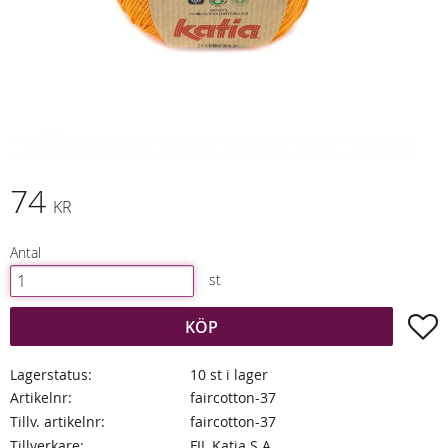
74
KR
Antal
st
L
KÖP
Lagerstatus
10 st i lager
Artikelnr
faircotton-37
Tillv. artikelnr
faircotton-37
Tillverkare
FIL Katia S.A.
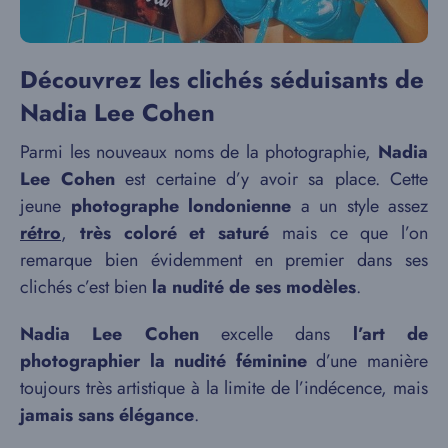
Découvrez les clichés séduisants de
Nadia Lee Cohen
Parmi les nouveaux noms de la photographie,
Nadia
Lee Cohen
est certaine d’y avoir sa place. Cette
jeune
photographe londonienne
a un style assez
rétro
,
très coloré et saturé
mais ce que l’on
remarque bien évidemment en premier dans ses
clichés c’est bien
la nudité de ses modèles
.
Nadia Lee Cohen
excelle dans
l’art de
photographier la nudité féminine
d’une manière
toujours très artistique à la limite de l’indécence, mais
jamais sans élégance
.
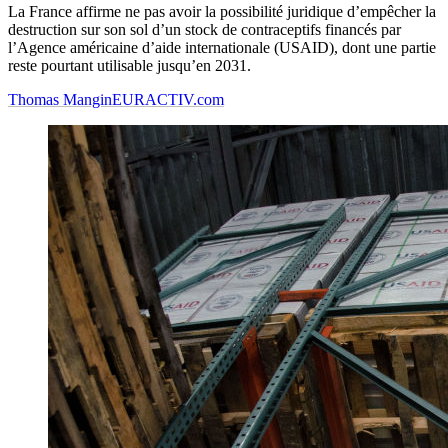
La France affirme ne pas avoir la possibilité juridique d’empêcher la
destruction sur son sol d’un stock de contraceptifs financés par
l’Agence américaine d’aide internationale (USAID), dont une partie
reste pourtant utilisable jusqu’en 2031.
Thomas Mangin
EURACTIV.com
...
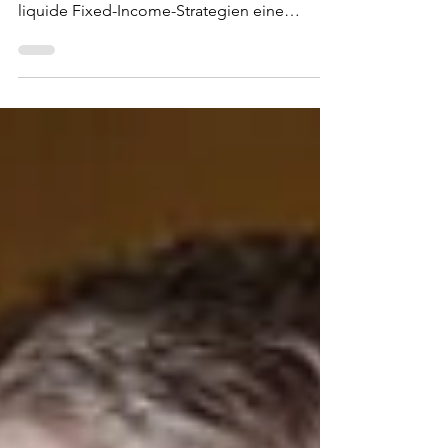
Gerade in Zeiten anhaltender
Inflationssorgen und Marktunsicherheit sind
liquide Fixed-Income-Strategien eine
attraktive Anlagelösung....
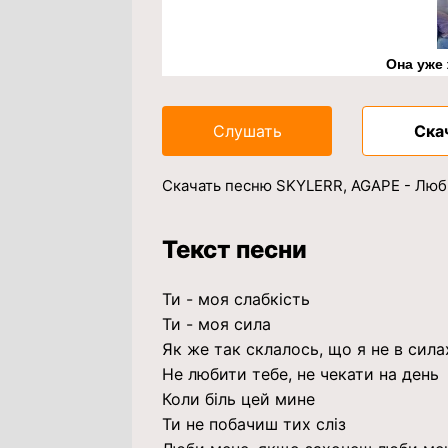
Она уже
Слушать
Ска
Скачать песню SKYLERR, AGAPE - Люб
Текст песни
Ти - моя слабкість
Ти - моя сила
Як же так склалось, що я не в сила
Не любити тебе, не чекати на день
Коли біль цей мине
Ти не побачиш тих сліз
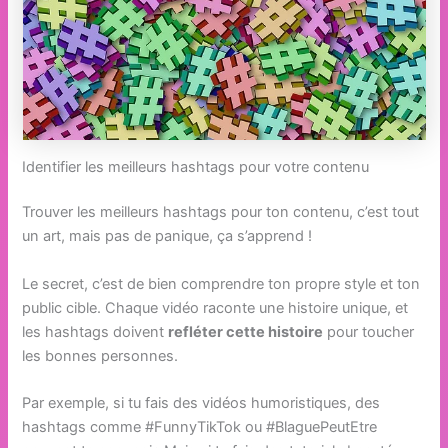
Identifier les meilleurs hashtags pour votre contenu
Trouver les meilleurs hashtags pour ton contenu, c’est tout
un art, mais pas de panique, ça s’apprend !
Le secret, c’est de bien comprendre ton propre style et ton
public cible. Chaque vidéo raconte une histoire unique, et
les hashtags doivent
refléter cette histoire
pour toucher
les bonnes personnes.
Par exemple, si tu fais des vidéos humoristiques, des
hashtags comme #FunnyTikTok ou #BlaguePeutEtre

• [PROBLEM DESCRIPTION]
Nothing outside the stretch above, from the line with "Коли біль цей мине" through the line with "les hashtags doivent", is set down. Transcribe that stretch exactly, ends included, but not its pictures.

• [ANSWER AREA]
Коли біль цей мине
Ти не побачиш тих сліз
Identifier les meilleurs hashtags pour votre contenu
Trouver les meilleurs hashtags pour ton contenu, c’est tout
un art, mais pas de panique, ça s’apprend !
Le secret, c’est de bien comprendre ton propre style et ton
public cible. Chaque vidéo raconte une histoire unique, et
les hashtags doivent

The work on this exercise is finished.